- **To do**: Below are some records; output exactly the lines from the line with "Advanced Activator bisa dibawa pulang seharga" to the line with "Serra Marmore 1500W 125MM", both ends kept, and nothing more.
[Opening Input material section]
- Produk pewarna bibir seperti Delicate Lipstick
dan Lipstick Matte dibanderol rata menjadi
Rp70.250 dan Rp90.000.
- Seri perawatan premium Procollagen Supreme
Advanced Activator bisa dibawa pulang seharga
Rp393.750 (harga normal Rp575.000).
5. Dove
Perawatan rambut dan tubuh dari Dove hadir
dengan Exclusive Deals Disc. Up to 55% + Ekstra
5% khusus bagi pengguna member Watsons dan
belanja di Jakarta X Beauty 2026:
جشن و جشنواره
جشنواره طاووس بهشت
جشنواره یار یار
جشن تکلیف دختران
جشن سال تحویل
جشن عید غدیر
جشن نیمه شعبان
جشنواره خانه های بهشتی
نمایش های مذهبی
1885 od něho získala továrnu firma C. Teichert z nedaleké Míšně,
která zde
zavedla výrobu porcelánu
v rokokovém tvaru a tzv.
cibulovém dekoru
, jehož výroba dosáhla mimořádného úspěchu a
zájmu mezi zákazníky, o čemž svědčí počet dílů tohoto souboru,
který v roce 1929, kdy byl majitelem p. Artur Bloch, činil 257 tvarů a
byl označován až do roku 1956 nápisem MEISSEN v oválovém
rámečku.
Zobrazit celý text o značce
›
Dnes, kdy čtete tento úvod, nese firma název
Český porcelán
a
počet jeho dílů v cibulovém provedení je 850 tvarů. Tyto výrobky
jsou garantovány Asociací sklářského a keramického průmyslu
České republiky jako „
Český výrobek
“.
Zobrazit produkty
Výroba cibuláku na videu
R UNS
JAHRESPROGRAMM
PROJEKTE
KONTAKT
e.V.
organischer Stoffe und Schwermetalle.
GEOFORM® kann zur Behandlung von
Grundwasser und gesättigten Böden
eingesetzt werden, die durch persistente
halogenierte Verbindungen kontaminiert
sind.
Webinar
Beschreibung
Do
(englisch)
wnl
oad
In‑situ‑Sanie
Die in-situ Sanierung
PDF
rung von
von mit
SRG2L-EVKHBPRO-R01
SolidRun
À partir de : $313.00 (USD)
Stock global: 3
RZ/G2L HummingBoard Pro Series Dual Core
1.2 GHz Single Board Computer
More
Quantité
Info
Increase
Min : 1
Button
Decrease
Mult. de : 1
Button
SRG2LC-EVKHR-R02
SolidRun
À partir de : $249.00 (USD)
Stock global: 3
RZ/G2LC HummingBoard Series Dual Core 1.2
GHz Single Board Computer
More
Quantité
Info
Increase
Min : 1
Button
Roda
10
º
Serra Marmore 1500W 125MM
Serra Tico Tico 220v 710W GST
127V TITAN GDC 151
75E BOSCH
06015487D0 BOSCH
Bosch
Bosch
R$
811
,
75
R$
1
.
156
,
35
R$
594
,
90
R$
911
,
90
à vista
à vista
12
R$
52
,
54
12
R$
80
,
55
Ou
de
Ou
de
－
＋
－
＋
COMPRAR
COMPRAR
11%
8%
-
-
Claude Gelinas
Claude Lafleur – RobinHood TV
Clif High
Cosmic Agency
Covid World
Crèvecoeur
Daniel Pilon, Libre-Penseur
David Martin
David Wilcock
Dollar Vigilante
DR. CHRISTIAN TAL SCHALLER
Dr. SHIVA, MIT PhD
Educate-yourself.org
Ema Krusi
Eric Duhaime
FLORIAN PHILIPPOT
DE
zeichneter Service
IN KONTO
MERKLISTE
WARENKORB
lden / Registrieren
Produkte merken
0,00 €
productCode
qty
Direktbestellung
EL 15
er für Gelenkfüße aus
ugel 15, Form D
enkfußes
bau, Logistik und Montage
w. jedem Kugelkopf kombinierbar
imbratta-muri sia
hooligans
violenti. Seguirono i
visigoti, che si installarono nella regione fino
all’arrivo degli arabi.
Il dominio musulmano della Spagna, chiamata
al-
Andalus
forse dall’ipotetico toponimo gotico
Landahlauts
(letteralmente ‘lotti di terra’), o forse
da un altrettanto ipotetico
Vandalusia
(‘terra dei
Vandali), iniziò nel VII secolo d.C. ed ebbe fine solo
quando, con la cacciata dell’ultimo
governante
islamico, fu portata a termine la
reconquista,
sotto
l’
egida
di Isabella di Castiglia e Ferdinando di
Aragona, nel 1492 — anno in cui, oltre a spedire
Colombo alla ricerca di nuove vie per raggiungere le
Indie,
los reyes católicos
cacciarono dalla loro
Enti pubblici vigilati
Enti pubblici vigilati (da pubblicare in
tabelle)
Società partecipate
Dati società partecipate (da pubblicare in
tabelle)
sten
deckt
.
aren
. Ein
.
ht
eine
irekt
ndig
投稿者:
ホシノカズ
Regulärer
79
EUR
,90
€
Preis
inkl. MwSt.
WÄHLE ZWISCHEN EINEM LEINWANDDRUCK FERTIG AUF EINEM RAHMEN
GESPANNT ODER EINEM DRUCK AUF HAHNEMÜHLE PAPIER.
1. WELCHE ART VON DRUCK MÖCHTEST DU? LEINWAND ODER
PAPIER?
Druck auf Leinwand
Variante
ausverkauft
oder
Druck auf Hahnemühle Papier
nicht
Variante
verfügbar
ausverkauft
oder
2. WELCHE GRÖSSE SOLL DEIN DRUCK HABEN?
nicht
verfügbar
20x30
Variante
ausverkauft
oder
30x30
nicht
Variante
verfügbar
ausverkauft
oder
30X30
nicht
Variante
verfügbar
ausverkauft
[Closing Input material section]
- **Written response**:
Advanced Activator bisa dibawa pulang seharga
Rp393.750 (harga normal Rp575.000).
5. Dove
Perawatan rambut dan tubuh dari Dove hadir
dengan Exclusive Deals Disc. Up to 55% + Ekstra
5% khusus bagi pengguna member Watsons dan
belanja di Jakarta X Beauty 2026:
جشن و جشنواره
جشنواره طاووس بهشت
جشنواره یار یار
جشن تکلیف دختران
جشن سال تحویل
جشن عید غدیر
جشن نیمه شعبان
جشنواره خانه های بهشتی
نمایش های مذهبی
1885 od něho získala továrnu firma C. Teichert z nedaleké Míšně,
která zde
zavedla výrobu porcelánu
v rokokovém tvaru a tzv.
cibulovém dekoru
, jehož výroba dosáhla mimořádného úspěchu a
zájmu mezi zákazníky, o čemž svědčí počet dílů tohoto souboru,
který v roce 1929, kdy byl majitelem p. Artur Bloch, činil 257 tvarů a
byl označován až do roku 1956 nápisem MEISSEN v oválovém
rámečku.
Zobrazit celý text o značce
›
Dnes, kdy čtete tento úvod, nese firma název
Český porcelán
a
počet jeho dílů v cibulovém provedení je 850 tvarů. Tyto výrobky
jsou garantovány Asociací sklářského a keramického průmyslu
České republiky jako „
Český výrobek
“.
Zobrazit produkty
Výroba cibuláku na videu
R UNS
JAHRESPROGRAMM
PROJEKTE
KONTAKT
e.V.
organischer Stoffe und Schwermetalle.
GEOFORM® kann zur Behandlung von
Grundwasser und gesättigten Böden
eingesetzt werden, die durch persistente
halogenierte Verbindungen kontaminiert
sind.
Webinar
Beschreibung
Do
(englisch)
wnl
oad
In‑situ‑Sanie
Die in-situ Sanierung
PDF
rung von
von mit
SRG2L-EVKHBPRO-R01
SolidRun
À partir de : $313.00 (USD)
Stock global: 3
RZ/G2L HummingBoard Pro Series Dual Core
1.2 GHz Single Board Computer
More
Quantité
Info
Increase
Min : 1
Button
Decrease
Mult. de : 1
Button
SRG2LC-EVKHR-R02
SolidRun
À partir de : $249.00 (USD)
Stock global: 3
RZ/G2LC HummingBoard Series Dual Core 1.2
GHz Single Board Computer
More
Quantité
Info
Increase
Min : 1
Button
Roda
10
º
Serra Marmore 1500W 125MM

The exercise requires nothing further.